Иногда кажется, что вокалисту самой судьбой предначертан ореол творческой самовлюблённости и эгоцентризма. Но, видимо, в отличие от большинства коллег Орфёнов был хронически обделён этими классическими свойствами популярных артистов. Он не был замкнут только на собственном творчестве, хотя с точки зрения профессионального режима и гигиены был большим педантом. Его педагогическая жилка, интерес ко всему мало-мальски примечательному в профессии, умение радоваться чужим успехам заставляли певца браться за перо, чтобы выразить своё восхищение, удивление, а иногда — и сомнение, раздражение, праведное негодование. Рецензировать спектакли, портретировать коллег-певцов было для него вторым призванием. К концу 60-х в Большой влилось новое молодое поколение, составившее впоследствии содержание последней золотой страницы в истории театра. Это революционное обновление стандартов и стиля работы оперной труппы, в котором сам Орфёнов, будучи одним из руководителей театра, принимал непосредственное участие, вдохновило Анатолия Ивановича на создание книги «Юность, надежды, свершения», где в сжатой форме он создал целую галерею портретов тех, кому образно передавал эстафету служения опере (Москва, издательство «Молодая гвардия», 1973).
Умер Анатолий Иванович Орфёнов 6 марта 1987 года. Похоронен на Ваганьковском кладбище.
Жизнь после смерти
Нам остался его голос. Остались дневники и наброски, статьи и книги.
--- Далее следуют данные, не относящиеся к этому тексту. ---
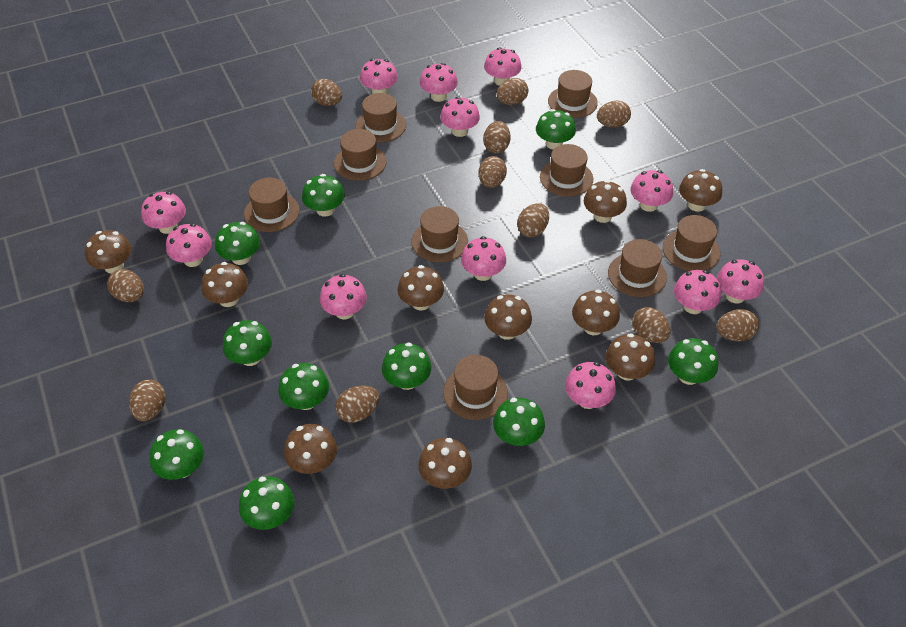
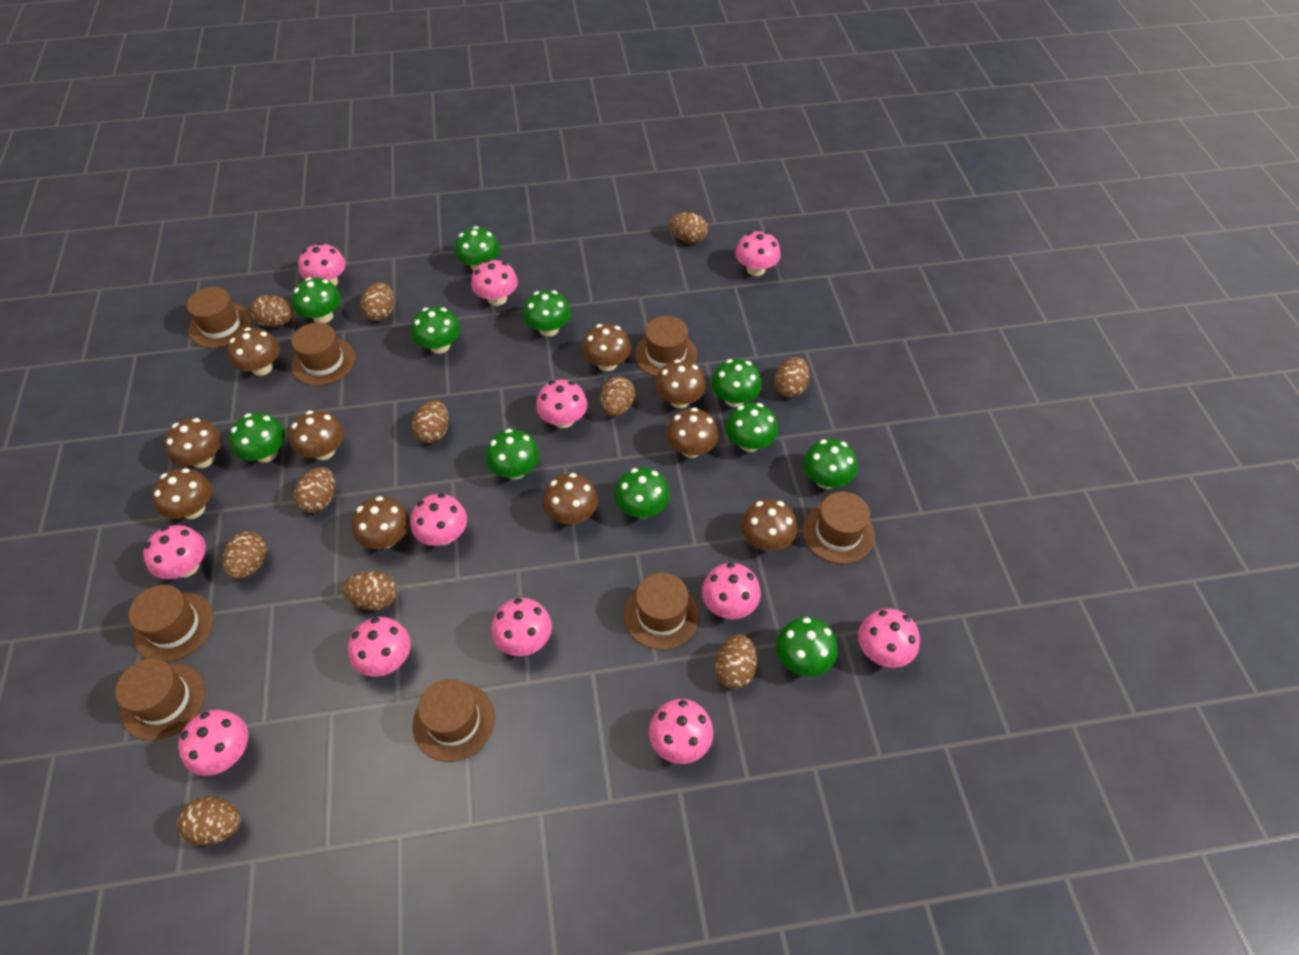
brown hat: [244,178,300,232] [334,129,387,181] [355,93,406,143] [411,206,468,262] [443,355,508,420] [540,144,593,197] [548,70,598,118] [608,239,667,297] [663,215,721,271] = 9 -> [115,659,205,741] [129,585,214,662] [186,287,252,348] [291,323,355,386] [413,679,495,762] [624,573,700,650] [635,316,697,377] [803,491,875,564] = 8
green mushroom: [150,429,204,480] [215,222,260,265] [223,320,272,366] [239,476,295,530] [278,363,329,410] [302,174,345,217] [382,343,432,390] [493,398,545,446] [536,109,576,150] [668,338,718,385] = 10 -> [229,413,285,463] [292,277,341,323] [411,307,460,354] [455,226,500,271] [486,429,540,479] [523,290,571,337] [615,467,670,518] [711,359,762,407] [726,403,778,452] [776,617,838,677] [803,439,857,489] = 11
Остались тёплые воспоминания современников, поклонниц и коллег, друзей и учеников, свидетельствующие о том, что Анатолий Орфёнов был человеком с Богом в душе. Осталось продолжение в виде артистической династии Орфёновых. Трое детей и один из внуков пошли по стопам отца и деда, посвятив себя искусству. Старший сын Вадим работал звукорежиссёром в Кремлёвском дворце. Старшая дочь Людмила окончила Гнесинский институт в классе отца и долгие годы пела в хоре Большого театра. Младшая дочь, так же как и папа, заслуженная артистка России, пианистка Любовь Орфёнова, известная своим служением опере в Музыкальном театре Станиславского и Немировича-Данченко и «Геликон-опере», имеет репутацию большого знатока вокальных тонкостей, друга и помощника певцов и является сегодня одним из самых опытных оперных концертмейстеров, что оценили не только в отечестве — имя Орфёновой в качестве коуча можно встретить в афишах ведущих европейских театров. Солидную оперную карьеру сделал внук Анатолия Орфёнова (сын Людмилы Орфёновой и солиста Московской филармонии, тенора и вокального педагога Дмитрия Батуркина) — баритон Андрей Батуркин. Правда, в данном случае певческие гены взяли своё не сразу — прежде чем по семейной традиции окончить Гнесинку у известного баса Большого театра, профессора Артура Эйзена, Андрею понадобилось отучиться в МАДИ (Московский автомобильно-дорожный институт). Андрей Батуркин успел поработать в трёх оперных театрах Москвы, на сегодняшний день является солистом МАМ-Та им. Станиславского и Немировича-Данченко, много поёт за рубежом, в 2009-м получил звание заслуженного артиста России. Подросли и вступают во взрослую жизнь правнуки Орфёнова. Всё это, наверное, и есть жизнь после смерти.